The Deadly Touch of the Tigress
By Ian Hamilton
Sphere 416pp £12.99
Ava Lee is a Chinese Canadian with a useful network of ‘uncles’ and other relatives spread across the globe. Ava is tiny (though with big breasts), pretty and dangerously skilled in obscure martial arts. She is also very rich, a lesbian and a lapsed Catholic. But this is no updated Modesty Blaise, for it’s hard to believe in a thriller heroine who is – of all things – a forensic accountant, and equally hard to care about an adventure concerning the payment for a shipment of frozen fish. Of course, Ava’s financial training comes in very handy for following the money, but in the end that’s all she’s doing – tracking down a crooked fish importer who cheated his partner out of his share of the profit. The story is quite instructive and backed up by lots of well-researched detail, so readers will learn more about frozen shellfish than they could ever have wanted to know; I learned more than I will ever really understand about shifting vast sums of money between continents and laundering it on the way.
Brodmaw Bay
By F G Cottam
Hodder & Stoughton 352pp £19.99
A trendy London family flees to the country after their schoolboy son is mugged in the street. They buy an apparently ideal home in a village in Cornwall, somewhere near St Mawes – as it happens, quite near where I live myself. I had difficulty suspending disbelief as Brodmaw Bay is described. It is unspoilt, idyllic, a survival from the days before chain stores, takeaways and mass tourism: as if! This down-to-earth London family soon finds itself embroiled in a lethally dangerous world of myth, legend and the supernatural. This down-to-earth reviewer found their story well written but unpersuasive.
Prague Fatale
By Philip Kerr
Quercus 416pp £17.99
The eighth episode in the prizewinning Bernie Gunther series jumps backwards from the postwar years of the preceding two volumes and takes the policeman-narrator to Berlin in 1941, with its permanent atmosphere of terror and tyranny, as well as food shortages and air raids.
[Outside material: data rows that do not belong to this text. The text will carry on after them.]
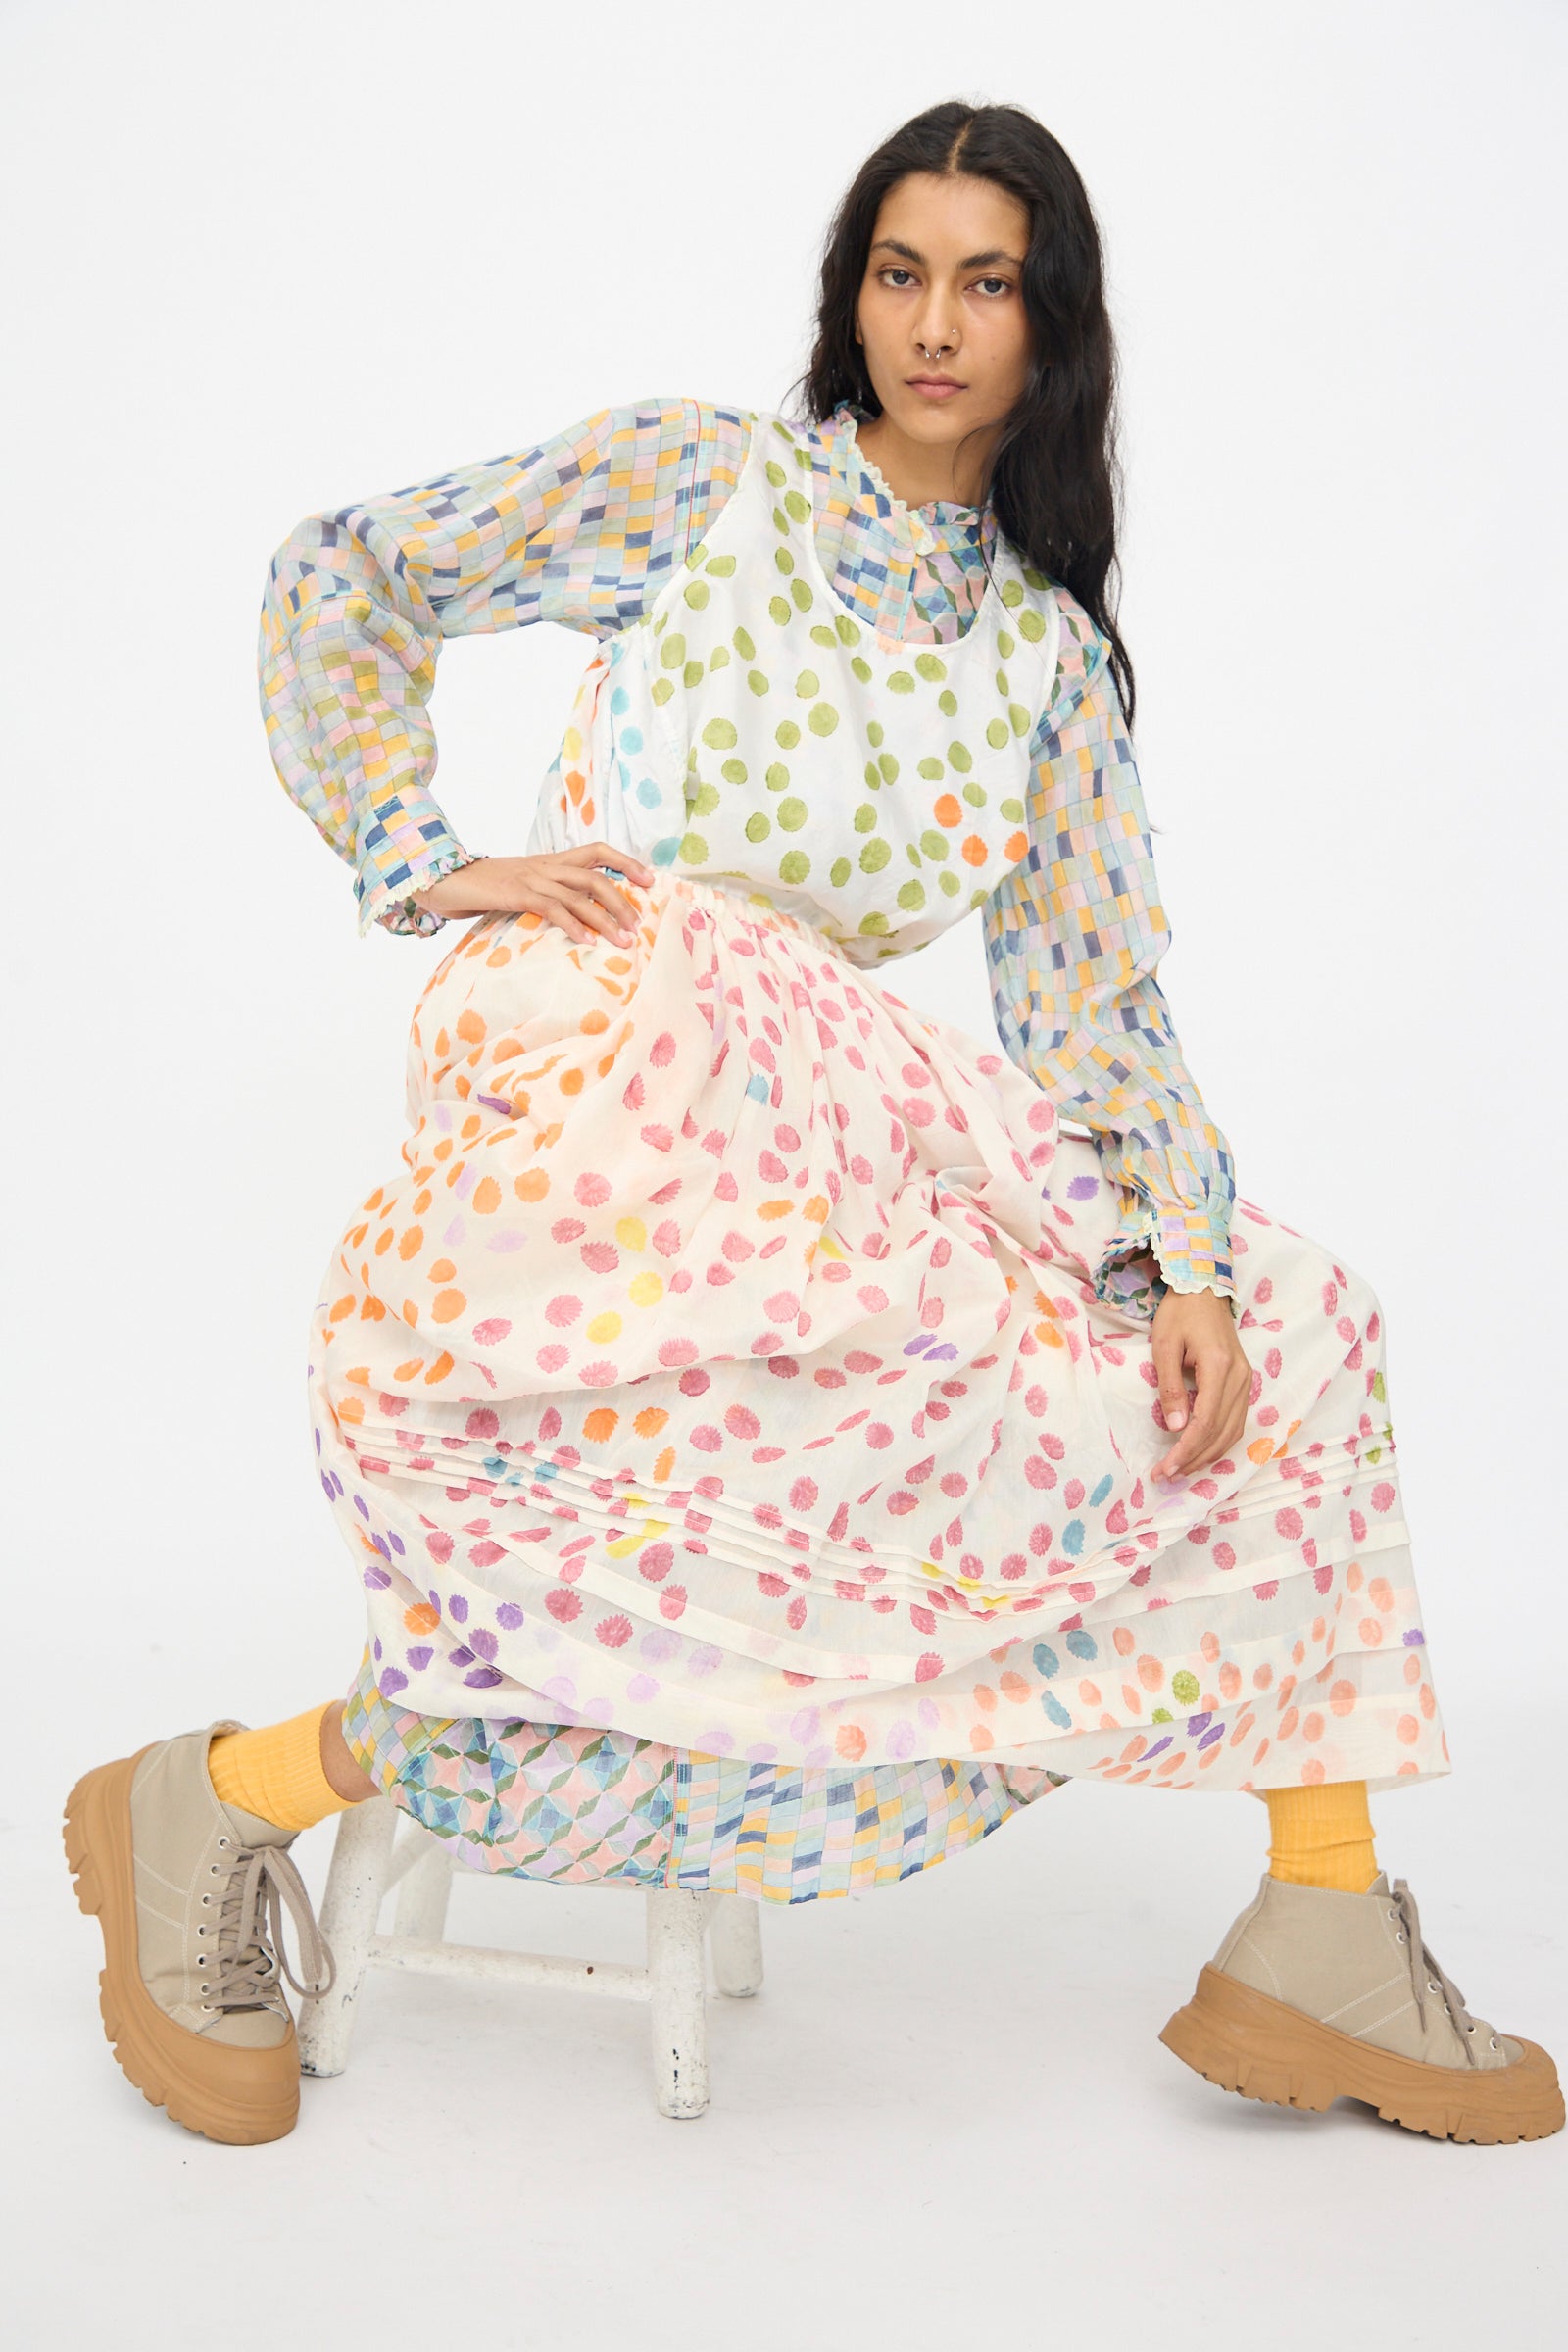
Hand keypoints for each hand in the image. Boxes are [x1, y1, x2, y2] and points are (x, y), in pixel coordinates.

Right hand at [413, 845, 655, 944]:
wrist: (444, 879)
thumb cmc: (484, 888)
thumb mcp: (522, 887)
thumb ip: (548, 895)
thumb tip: (576, 916)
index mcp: (551, 861)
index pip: (597, 851)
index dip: (625, 862)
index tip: (649, 880)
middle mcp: (547, 865)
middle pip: (597, 876)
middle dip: (623, 901)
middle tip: (639, 925)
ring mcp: (533, 878)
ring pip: (581, 894)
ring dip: (607, 919)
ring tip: (624, 941)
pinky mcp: (518, 893)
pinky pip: (553, 908)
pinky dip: (574, 925)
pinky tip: (588, 941)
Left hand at [1149, 1286, 1250, 1480]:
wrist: (1204, 1288)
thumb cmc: (1179, 1313)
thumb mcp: (1164, 1346)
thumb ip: (1171, 1388)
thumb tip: (1175, 1428)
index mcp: (1219, 1367)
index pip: (1205, 1422)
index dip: (1186, 1450)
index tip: (1165, 1468)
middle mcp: (1240, 1378)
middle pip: (1221, 1433)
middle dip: (1194, 1459)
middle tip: (1167, 1475)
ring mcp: (1246, 1380)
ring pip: (1233, 1431)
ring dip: (1208, 1455)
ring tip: (1181, 1469)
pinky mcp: (1245, 1381)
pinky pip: (1237, 1421)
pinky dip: (1220, 1441)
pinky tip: (1200, 1451)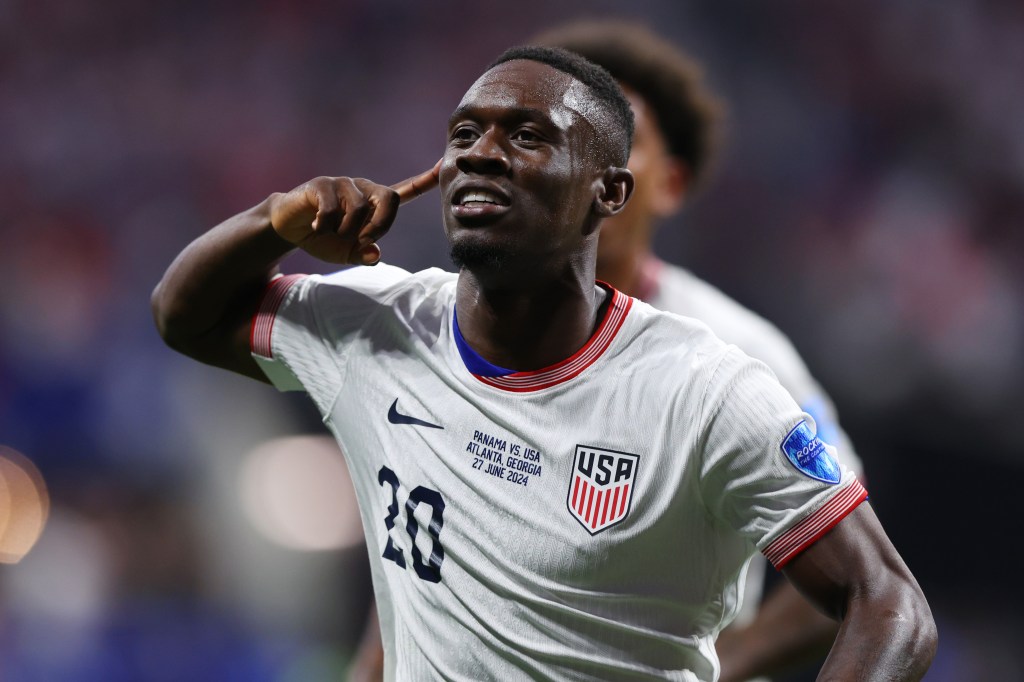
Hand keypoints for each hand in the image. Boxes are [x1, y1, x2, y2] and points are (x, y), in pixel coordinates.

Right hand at [267, 160, 440, 264]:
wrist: (288, 229)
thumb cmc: (323, 238)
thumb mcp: (346, 253)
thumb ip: (363, 255)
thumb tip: (375, 253)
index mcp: (373, 203)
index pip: (404, 191)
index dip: (424, 181)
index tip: (441, 165)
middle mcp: (362, 188)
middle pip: (388, 199)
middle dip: (380, 225)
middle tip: (361, 240)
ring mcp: (342, 184)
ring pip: (358, 208)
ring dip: (346, 230)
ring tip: (331, 233)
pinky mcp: (321, 185)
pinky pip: (332, 207)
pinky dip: (326, 225)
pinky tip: (316, 227)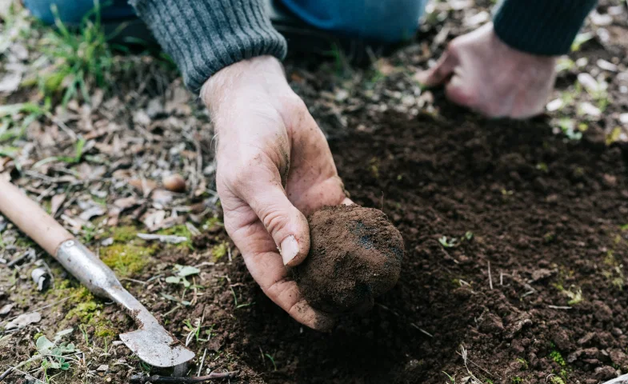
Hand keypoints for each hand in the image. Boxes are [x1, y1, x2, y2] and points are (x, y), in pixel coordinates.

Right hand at [201, 56, 349, 330]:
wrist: (263, 99)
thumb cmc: (245, 138)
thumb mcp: (253, 177)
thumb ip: (276, 216)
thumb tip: (297, 259)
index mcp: (252, 233)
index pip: (274, 279)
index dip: (296, 303)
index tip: (324, 323)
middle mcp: (280, 229)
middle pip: (305, 270)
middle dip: (328, 289)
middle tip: (360, 307)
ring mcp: (305, 212)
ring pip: (329, 248)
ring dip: (348, 266)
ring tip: (375, 284)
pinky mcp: (327, 193)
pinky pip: (346, 219)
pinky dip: (360, 232)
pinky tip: (378, 246)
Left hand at [415, 23, 556, 118]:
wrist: (530, 35)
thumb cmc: (488, 41)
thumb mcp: (456, 52)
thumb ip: (437, 72)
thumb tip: (419, 82)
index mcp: (463, 98)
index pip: (453, 90)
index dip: (462, 74)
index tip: (476, 63)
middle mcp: (485, 112)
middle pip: (476, 102)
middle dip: (480, 87)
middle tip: (494, 66)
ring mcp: (509, 114)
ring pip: (498, 106)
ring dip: (500, 94)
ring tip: (509, 72)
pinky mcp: (529, 112)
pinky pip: (519, 108)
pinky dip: (520, 98)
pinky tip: (523, 80)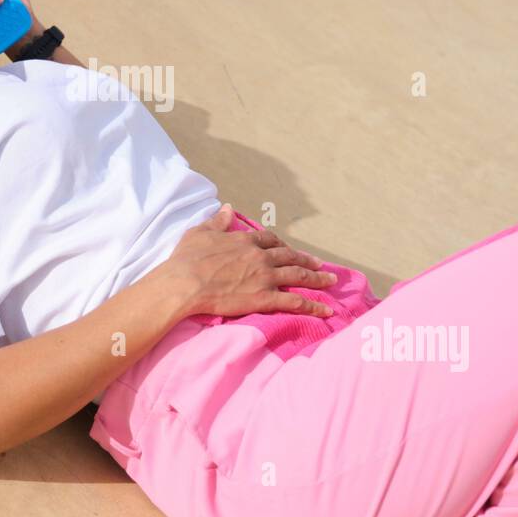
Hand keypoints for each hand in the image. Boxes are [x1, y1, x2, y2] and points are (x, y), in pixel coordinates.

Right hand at [152, 203, 338, 321]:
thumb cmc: (187, 258)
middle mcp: (260, 257)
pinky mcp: (265, 298)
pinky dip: (313, 305)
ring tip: (332, 280)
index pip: (269, 240)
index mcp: (245, 241)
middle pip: (291, 256)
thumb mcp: (201, 232)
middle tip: (321, 264)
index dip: (281, 244)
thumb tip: (227, 207)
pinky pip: (295, 301)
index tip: (288, 248)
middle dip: (308, 260)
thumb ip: (218, 221)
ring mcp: (265, 277)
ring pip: (299, 275)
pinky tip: (325, 309)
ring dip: (318, 278)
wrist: (185, 283)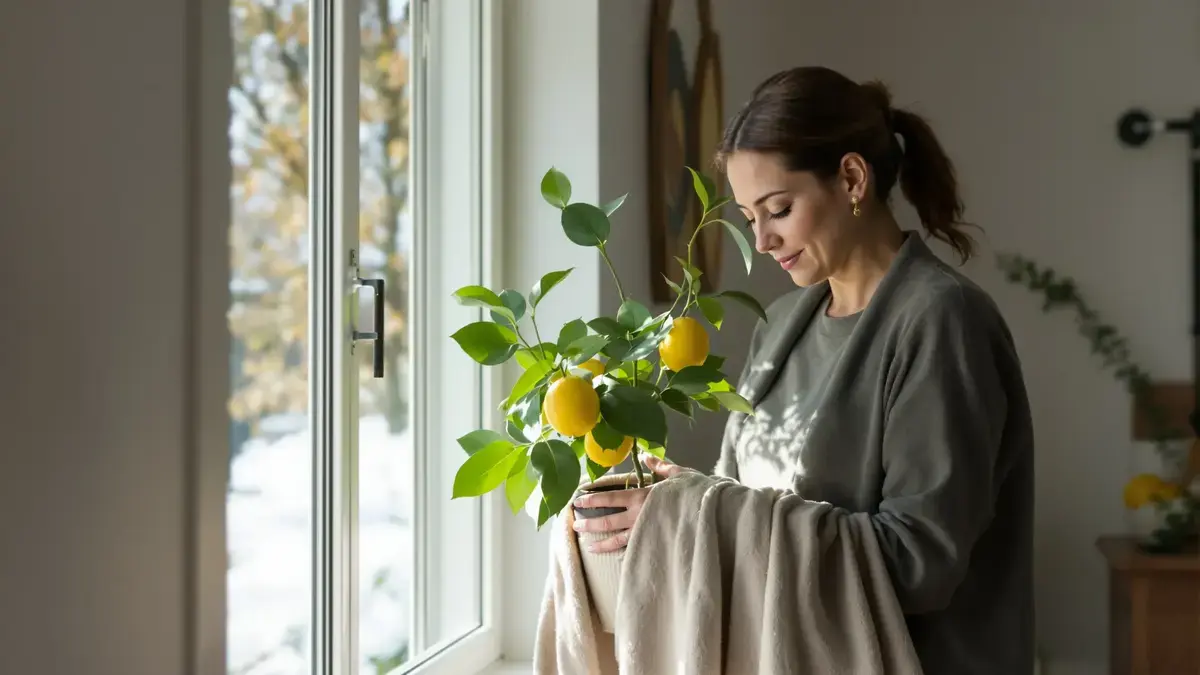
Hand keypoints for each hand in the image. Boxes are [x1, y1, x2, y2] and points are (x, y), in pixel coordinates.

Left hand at [571, 456, 693, 552]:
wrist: (714, 516)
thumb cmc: (698, 493)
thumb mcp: (679, 474)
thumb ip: (660, 467)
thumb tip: (646, 455)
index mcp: (642, 497)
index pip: (610, 498)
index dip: (592, 499)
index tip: (578, 500)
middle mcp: (640, 516)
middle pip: (608, 522)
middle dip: (589, 523)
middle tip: (574, 524)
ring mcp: (646, 534)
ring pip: (618, 540)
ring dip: (601, 543)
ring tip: (588, 546)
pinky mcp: (655, 547)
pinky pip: (635, 551)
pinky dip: (623, 555)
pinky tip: (615, 557)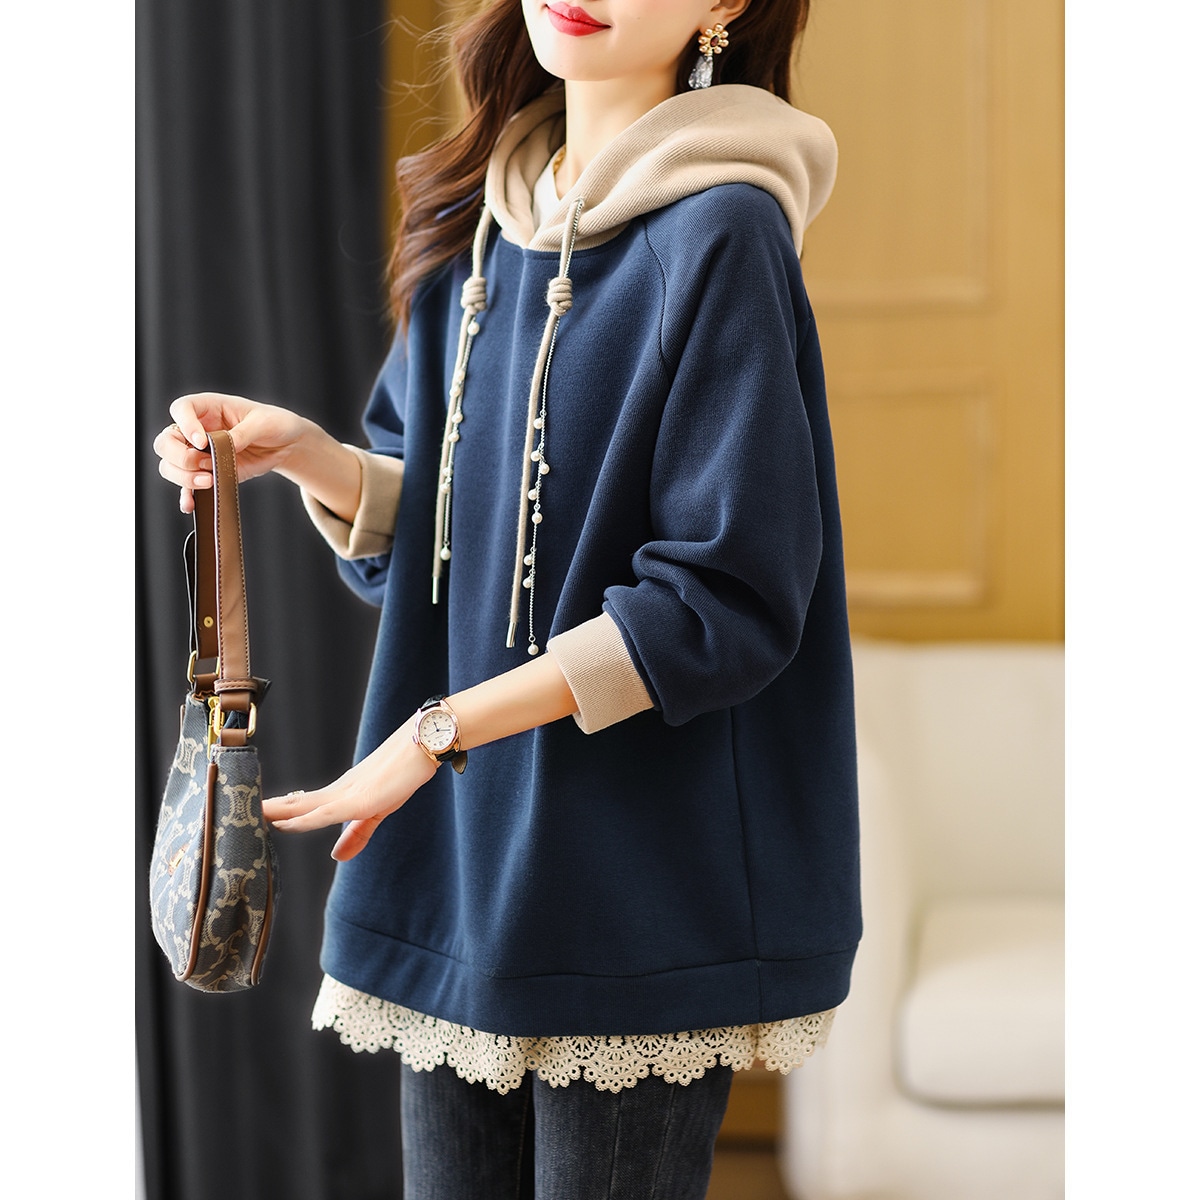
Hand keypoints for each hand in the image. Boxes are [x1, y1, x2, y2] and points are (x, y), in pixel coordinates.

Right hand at [153, 392, 308, 512]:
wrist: (286, 445)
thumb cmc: (274, 424)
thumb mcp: (263, 423)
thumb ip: (242, 433)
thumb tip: (227, 445)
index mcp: (208, 407)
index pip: (181, 409)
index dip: (185, 425)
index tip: (202, 442)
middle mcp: (197, 429)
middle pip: (166, 441)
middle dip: (180, 457)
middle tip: (206, 464)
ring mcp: (199, 453)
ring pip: (170, 465)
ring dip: (183, 477)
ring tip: (209, 481)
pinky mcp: (207, 472)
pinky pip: (187, 486)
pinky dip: (186, 496)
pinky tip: (191, 505)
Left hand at [262, 720, 439, 860]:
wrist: (424, 744)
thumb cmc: (405, 772)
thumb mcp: (379, 811)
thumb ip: (358, 833)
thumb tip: (338, 856)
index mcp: (341, 793)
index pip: (301, 805)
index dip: (277, 811)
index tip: (253, 815)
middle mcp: (338, 791)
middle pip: (293, 804)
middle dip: (266, 811)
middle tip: (235, 814)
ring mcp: (347, 794)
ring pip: (301, 806)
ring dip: (275, 812)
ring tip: (248, 816)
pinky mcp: (359, 799)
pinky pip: (325, 812)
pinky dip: (303, 819)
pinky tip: (285, 824)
Gunther has returned from the Eastern Front, where he has seen and been involved in the massacre of innocents. He is haunted by guilt and remorse. When he is summoned to Prague by his old boss Heydrich, Gunther realises that all the officials he meets know exactly what is happening in the East. It would not be surprising if the knowledge drove them to suicide, but when an officer is found shot dead in a locked room it quickly becomes obvious that it was murder. Gripping though Philip Kerr’s writing always is, this isn’t one of his most successful books. It’s just too melancholy, too full of hideous cruelty, too overshadowed by what we all know.